Evet üzücü ama ne yazık ki ülkemiz böyle. Karşı çıkanlar neye karşı çıktığını bile bilmeden hatta araştırma zahmetine bile katlanmadan, öğrenmeye çalışmadan sadece karşı duruş sergiliyorlar. Amaçları ne bilinmez..

Bir kısmının amacı ne ben biliyorum ama burada cevap hakkı doğuracak sözler sarfetmek istemiyorum.

ata ve ben

Otizmli evlat sahibi olarak Otizm girdabında boğulan aileler bir kere boğuluyorken  biz iki kere..

Neden böyle diyorum?
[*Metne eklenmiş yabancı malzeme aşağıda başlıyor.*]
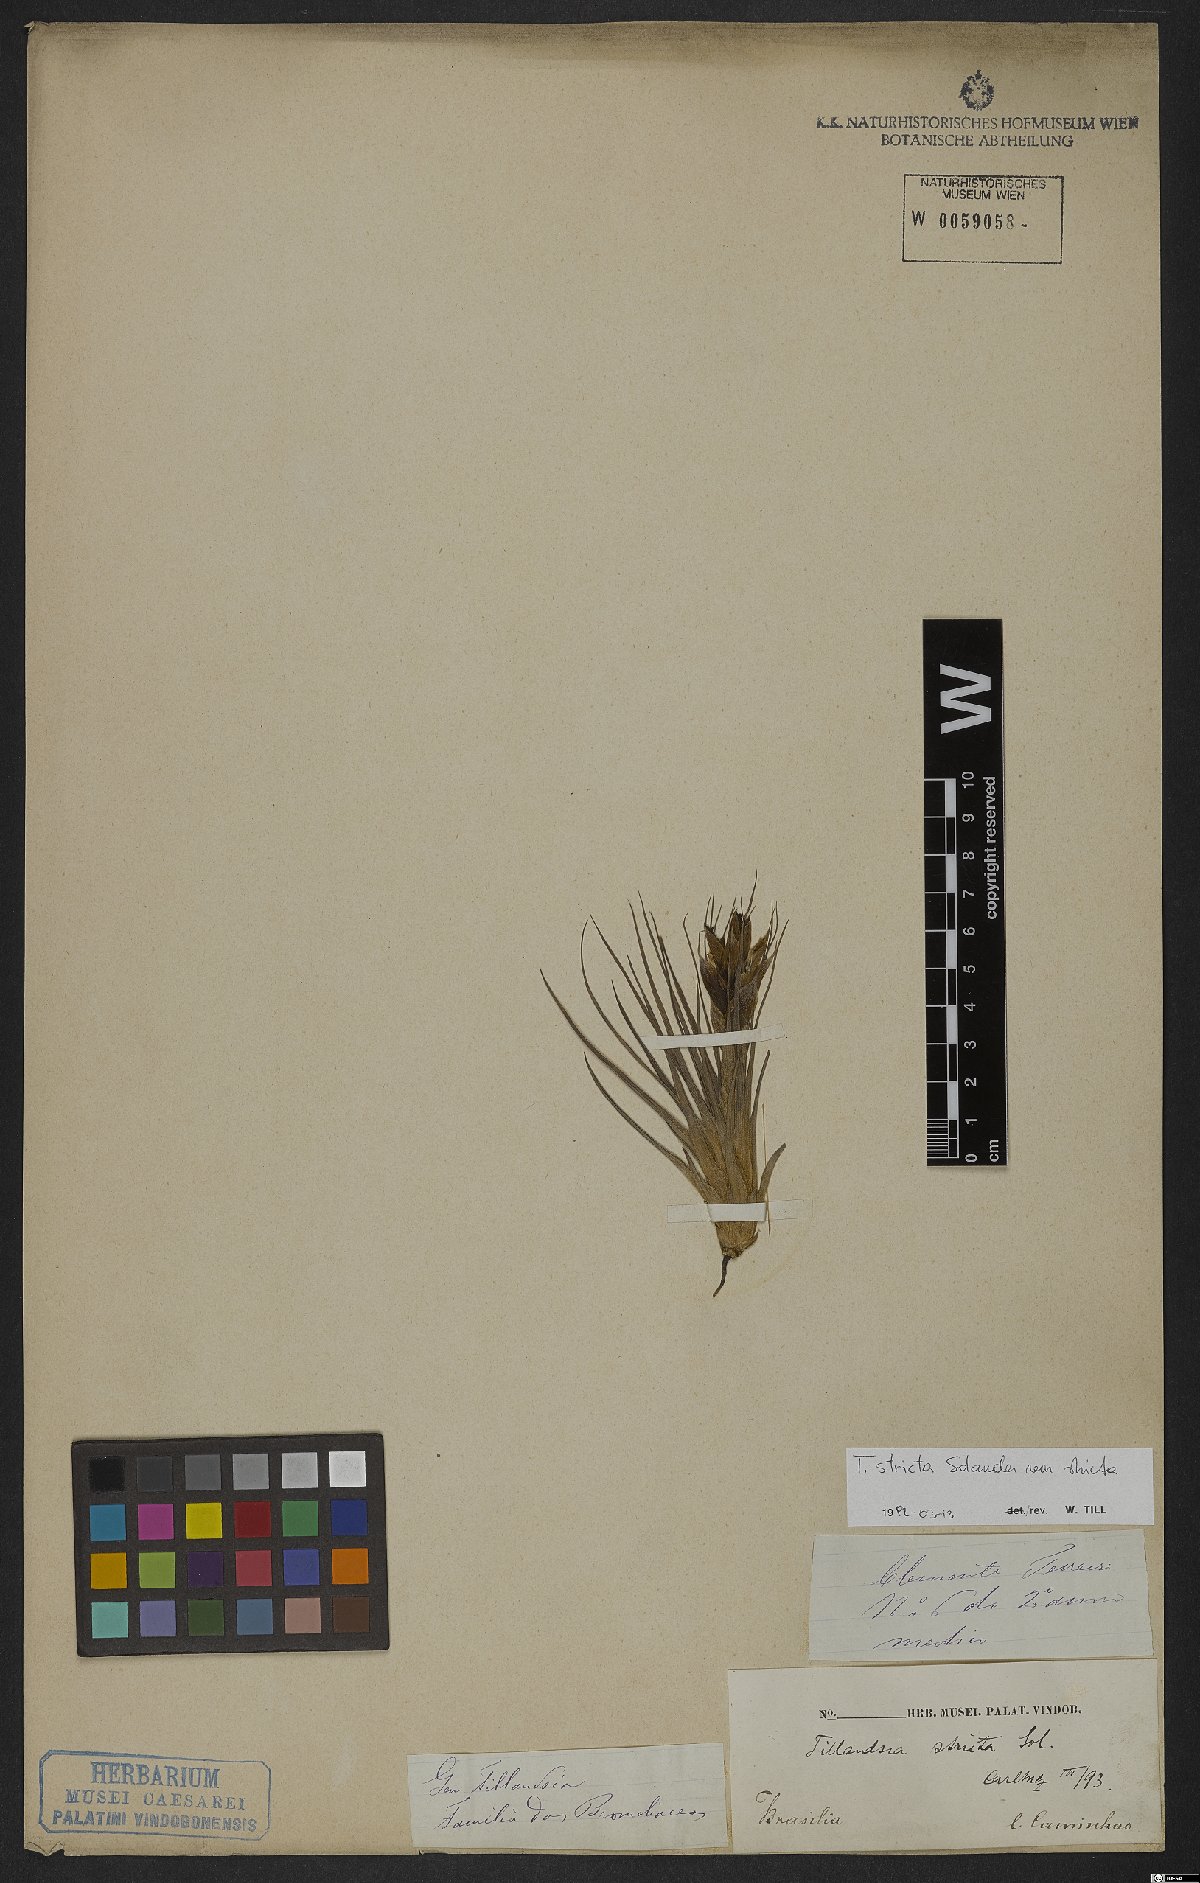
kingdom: Plantae
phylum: Tracheophyta
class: Liliopsida
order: Poales
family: Bromeliaceae
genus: Tillandsia
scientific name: Tillandsia stricta
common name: Airplant
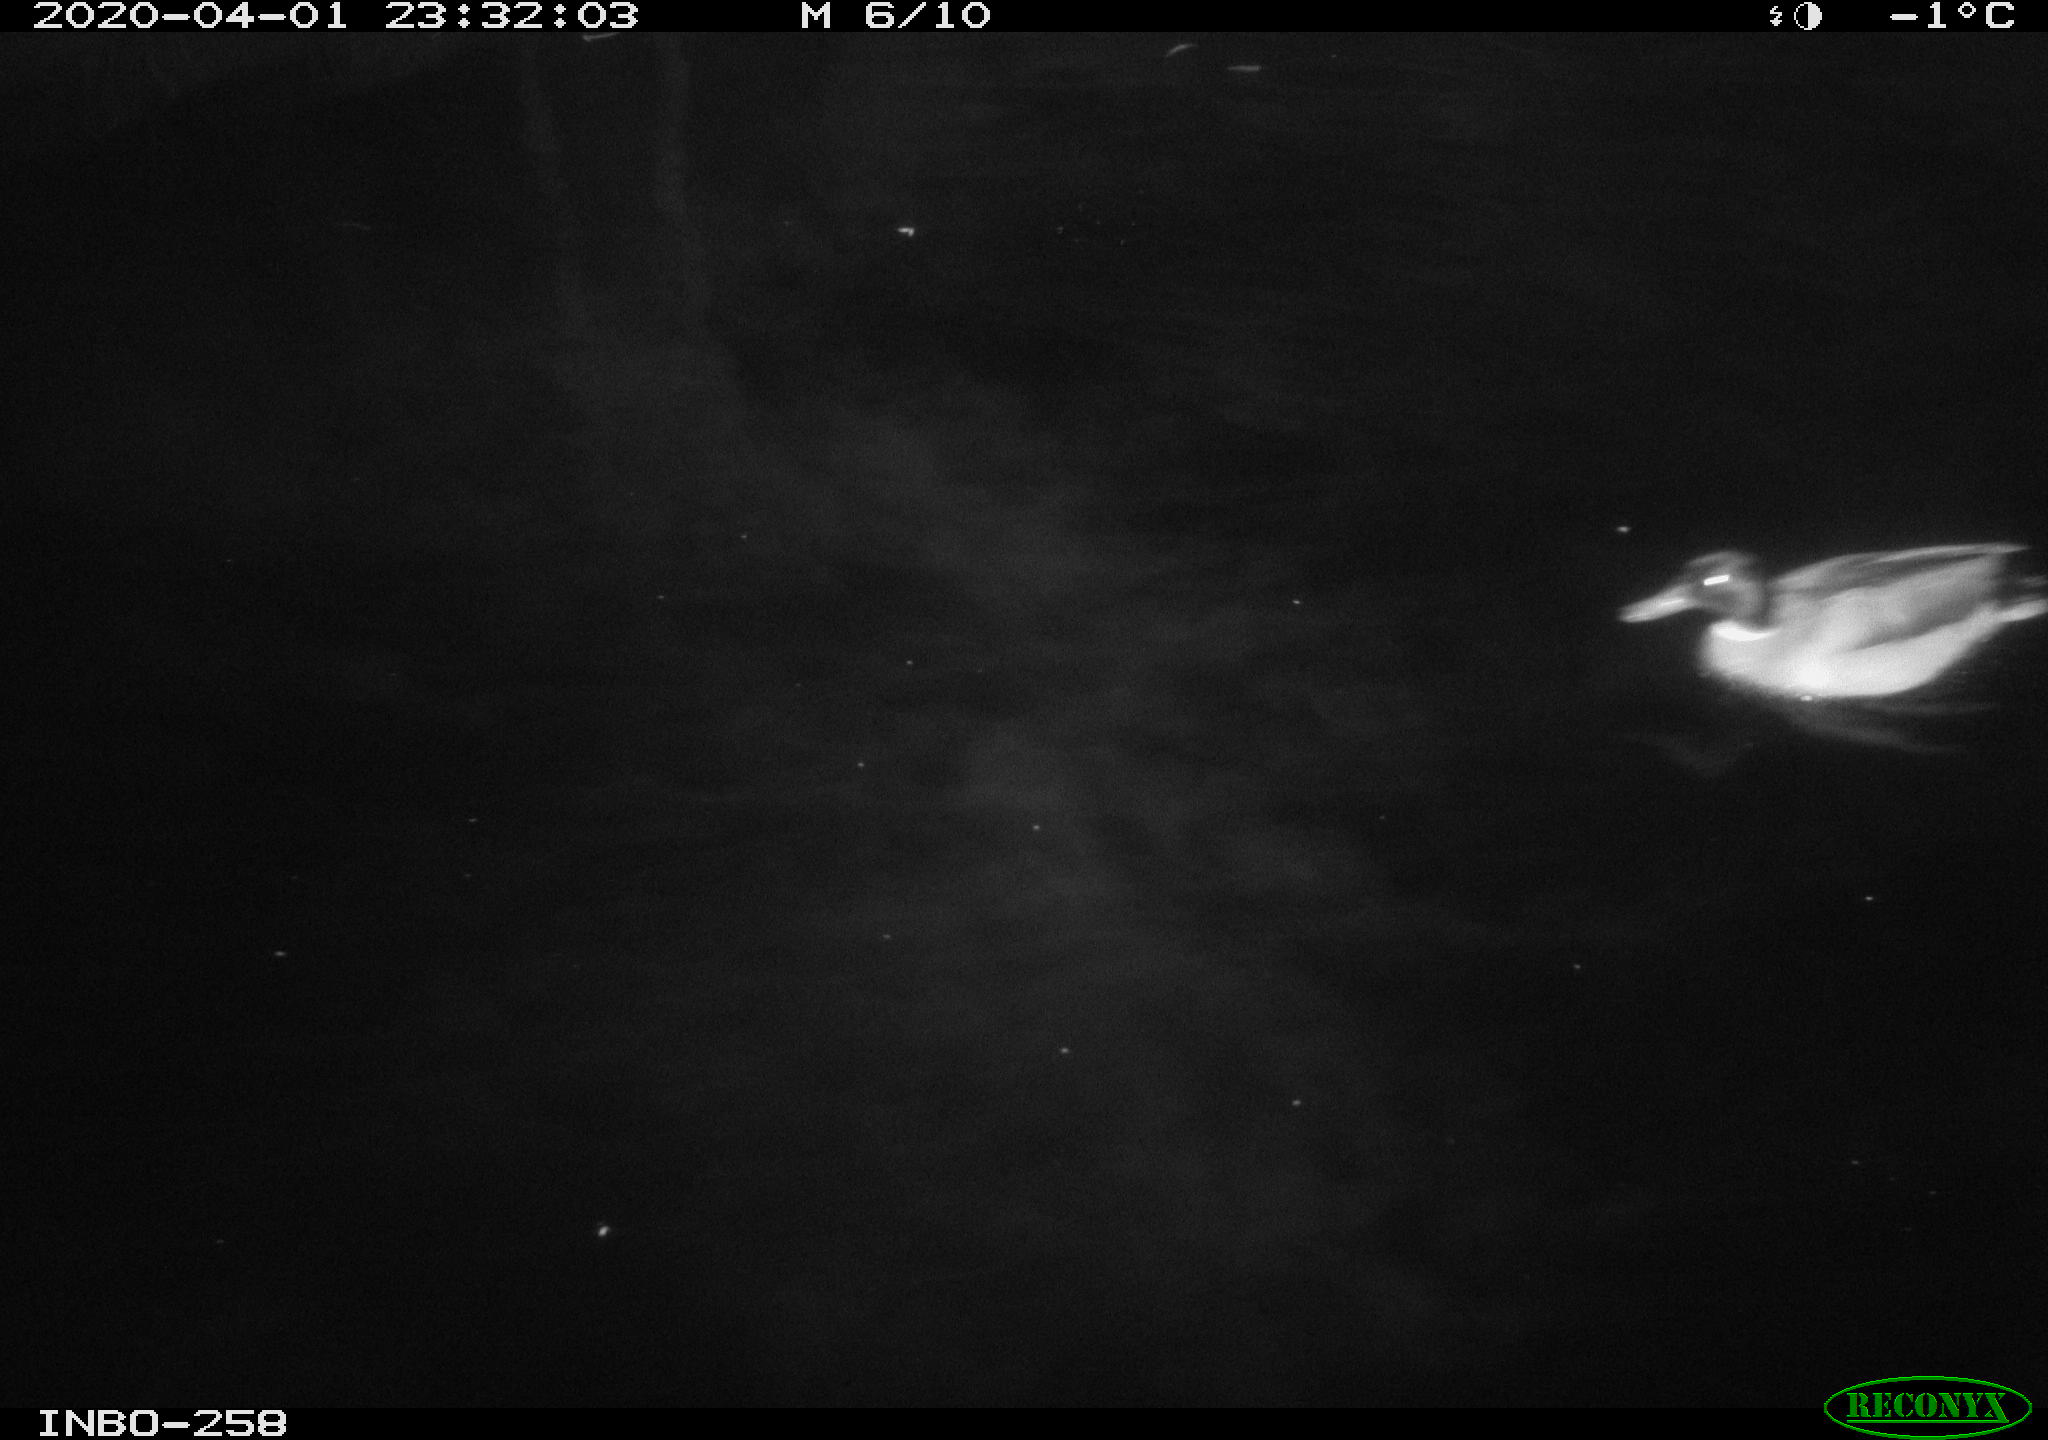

Çünki otizmle mücedele etmek başlıbaşına yıpratıcıyken biz bir de karşı saldırılara karşı gardımızı alıyoruz. Hatta çoğu zaman oğlumuza ayırmamız gereken zamanı ondan çalıyoruz.

Bunlarla da bitmiyor. Bazı kendini bimez yanlış insanlar nedeni ile eşim eğitim düşmanı olarak gösterilip mimlendiğinden istediğimiz eğitim kurumuna ya da terapi merkezlerine de oğlumuzu götüremiyoruz. Biliyorum herkes her hizmetten yararlanamıyor. Ama paran varsa yararlanıyorsun. Biz paramızla bile bunlara istediğimiz gibi ulaşamayabiliyoruz. Acı ama gerçek bu…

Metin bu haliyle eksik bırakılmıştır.